All three of the doctors shared a silent moment of thanks that opium-poppy seed had been available on the Island after the Event, even if it had taken years to breed up enough for full-scale growing.
The elder medical man sighed when Ellen Clemens disappeared through the double doors. “I don’t suppose there’s any chance of keeping you here,” he said.
Justin shook his head. “That . . . wouldn’t work,” he said bleakly.
Coleman nodded with another sigh. A messy divorce was always bad news; in post-Event Nantucket, with nowhere to go, it could get very bad indeed.
“I suppose I could try Alba,” Clemens said. “Not as frustrating as the mainland, and they need extension officers.”
“Hmmmm,” Coleman said. “I think there may be another alternative, if you’ve the itch for travel.”
“Gorgeous damned thing, isn’t it?” Marian said quietly.
“She will dance with the waves like Moon Woman’s light on a waterfall,” Swindapa agreed.
Ian nodded. Well, in the abstract, I agree.
The shipyard had started out as a boat-holding shed, where pleasure craft were stacked three layers high for the winter. The size had made it a natural for building ships, when the Islanders got around to it; the overhead cranes alone were an enormous convenience. Now the huge open-ended metal building was filled almost to its limit by the craft that lay in its cradle within.

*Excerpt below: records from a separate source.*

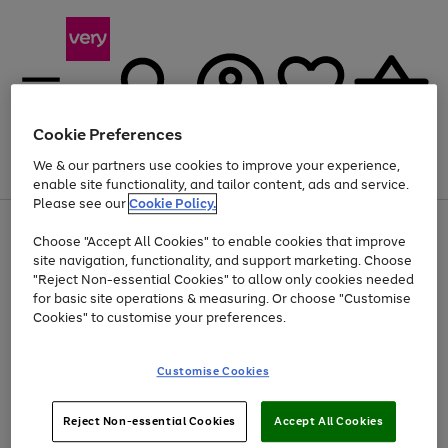
Cookie Preferences
We & our partners use cookies to improve your experience,
Menu
Search
Account
Saved
Basket
enable site functionality, and tailor content, ads and service.
Please see our
Cookie Policy.
Use
Page
Choose "Accept All Cookies" to enable cookies that improve
the
1
Up to 40% off selected Fashion and Sportswear
site navigation, functionality, and support marketing. Choose
right
of
and
4
2
1
"Reject Non-essential Cookies" to allow only cookies needed
left
for basic site operations & measuring. Or choose "Customise
arrows
Cookies" to customise your preferences.
to
scroll
Use
Page
through
Customise Cookies
the
1
the
Go
Go
Go
right
of
image
and
3
2
2
carousel
to
to
to
Use
Page
left
Reject Non-essential Cookies
Accept All Cookies
the
1
page
page
page
arrows
Go
Go
Go
right
of
1
2
3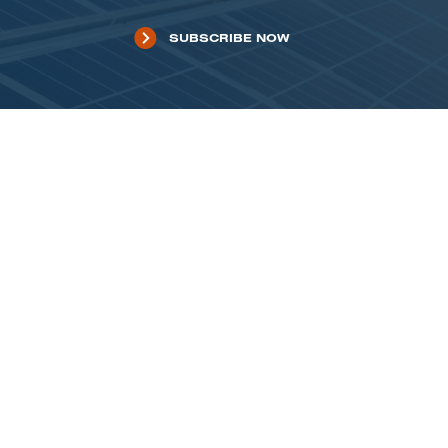
SUBSCRIBE NOW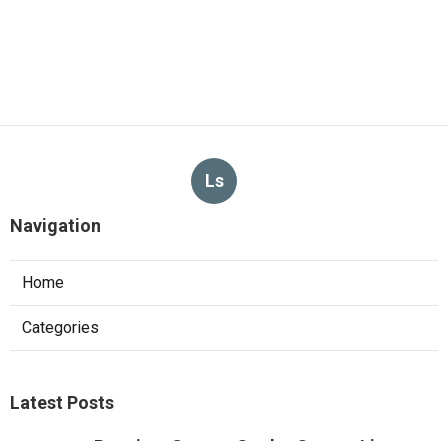
Ls
Navigation
Home
Categories
Latest Posts
Pacoima Swamp Cooler Copper Line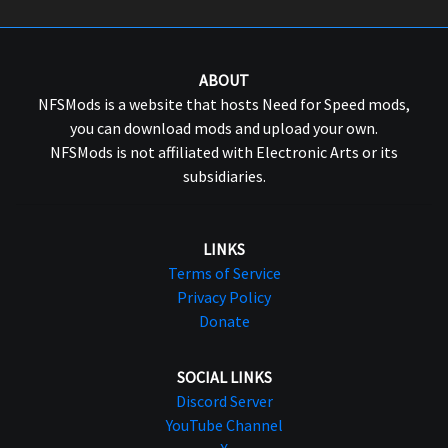
ABOUT
NFSMods is a website that hosts Need for Speed mods,
you can download mods and upload your own.
NFSMods is not affiliated with Electronic Arts or its
subsidiaries.
LINKS
Terms of Service
Privacy Policy
Donate
SOCIAL LINKS
Discord Server
YouTube Channel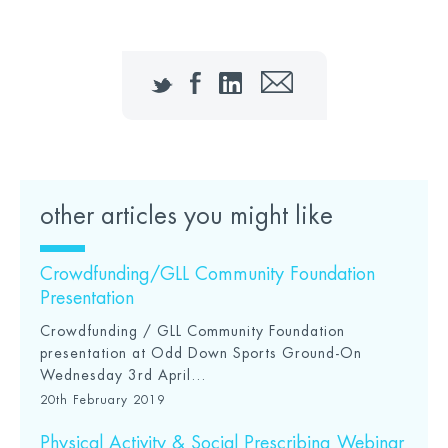
Twitter
Facebook
LinkedIn
Email
other articles you might like
Crowdfunding/GLL Community Foundation
Presentation
Crowdfunding / GLL Community Foundation
presentation at Odd Down Sports Ground-On
Wednesday 3rd April...
20th February 2019
Physical Activity & Social Prescribing Webinar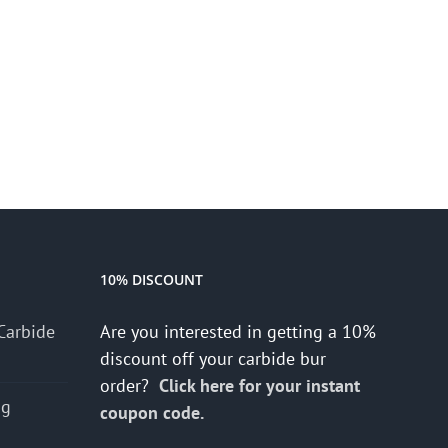
10% DISCOUNT
Carbide
Are you interested in getting a 10%
discount off your carbide bur
order?
Click here for your instant
ng
coupon code.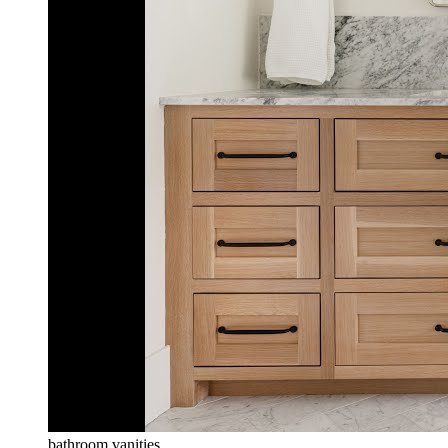
bathroom vanities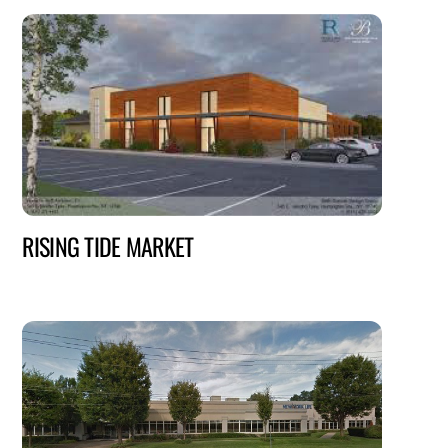
RISING TIDE MARKET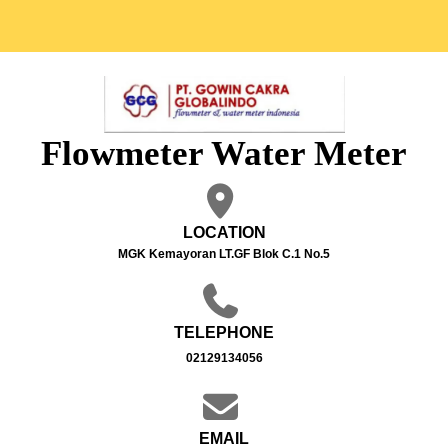
Flowmeter Water Meter
LOCATION
MGK Kemayoran LT.GF Blok C.1 No.5
TELEPHONE
02129134056
EMAIL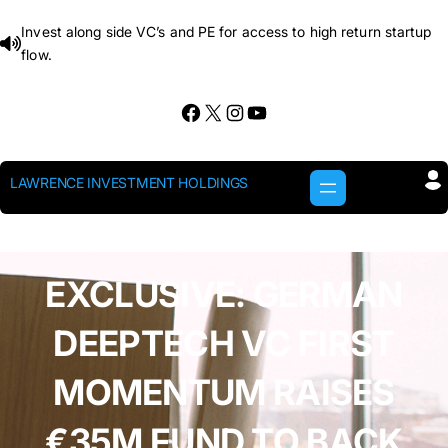
Skip
Invest along side VC’s and PE for access to high return startup
to
flow.
content
Facebook
X
Instagram
YouTube
LAWRENCE INVESTMENT HOLDINGS
EXCLUSIVE: GERMAN
DEEPTECH VC FIRST
MOMENTUM RAISES
€35M FUND TO BACK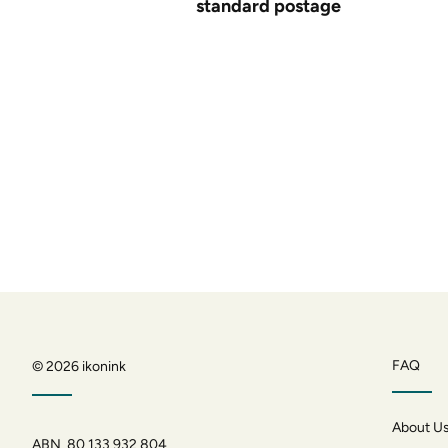
standard postage
FAQ
© 2026
ikonink
About U
ABN 80 133 932 804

“Two hundred and twelve feet long, beam thirty-six feet, depth deck-to-keel twenty-one feet,” Alston said, caressing the words. “Forty-six feet of raised quarterdeck. White oak, black oak, beechwood, white pine. Nine hundred twenty-seven net tons.”
He could barely hear the murmured terms of endearment under the racket. Well, everyone has their own Grail. His had always been to know. Before he met Doreen or held his son, it had been the strongest thing in his life, and it wasn’t the
weakest even now, not by many a mile.
Scaffolding covered the sides of the great ship, swarming with workers. Outside, the boathouse was flanked by new timber sheds almost as large. From them came the sound of blacksmiths working, tink-whang-tink, the screeching moan of a drill press, the dentist-chair sound of metal-cutting lathes. Over it all was the whining roar of the band saws; Leaton had rigged up enormous equivalents of the little machines used to cut keys, ones that would take a small model and rip an equivalent shape out of balks of seasoned oak. Steam puffed from boilers and from the big pressure-cooker retorts where timber softened so it could be bent into shape.
The fall day was brisk, but the heat of forges and hearths and the steam engines that drove the pneumatic tools kept it comfortable in the shed. The air was full of the smell of hot metal, the vanilla odor of oak, sharp pine, and tar bubbling in vats. Sunlight fogged through floating sawdust.
“Take a look,” Swindapa said. “It’s like being inside some great beast, a whale.”
The Arnsteins scrambled up a long board stair built into the side of the scaffolding, splintery wood rough under their hands. It led into the ship through a section not yet planked, and they stood precariously on a piece of temporary decking.
“It is like being inside a whale,” Doreen said into Ian’s ear. “And it looks a lot bigger than you’d expect.”